- EXERCISE PROMPT -
Which lines run from the one containing "música el vestíbulo, diseñado" through the end of the material? Reproduce them exactly.

↓

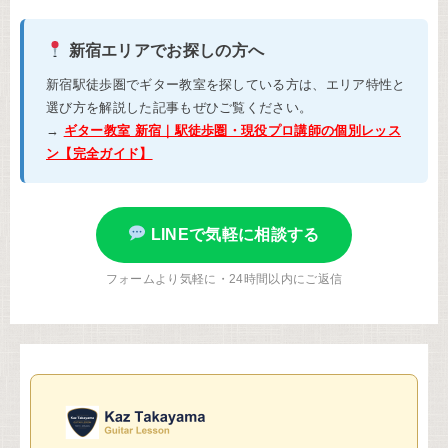
新宿エリアでお探しの方へ
新宿駅徒歩圏でギター教室を探している方は、エリア特性と
選び方を解説した記事もぜひご覧ください。
→
ギター教室 新宿｜駅徒歩圏・現役プロ講師の個別レッス
ン【完全ガイド】
LINEで気軽に相談する
フォームより気軽に・24時間以内にご返信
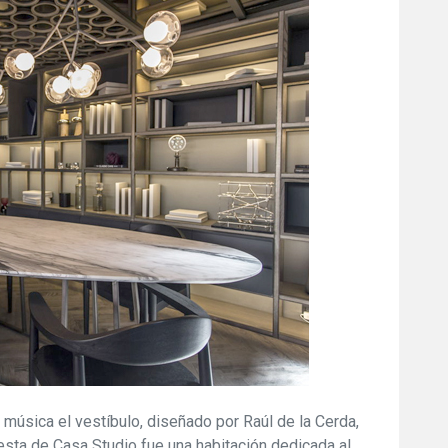
 música el vestíbulo, diseñado por Raúl de la Cerda,
uesta de Casa Studio fue una habitación dedicada al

↑

- WORKED SOLUTION -
 música el vestíbulo, diseñado por Raúl de la Cerda,
uesta de Casa Studio fue una habitación dedicada al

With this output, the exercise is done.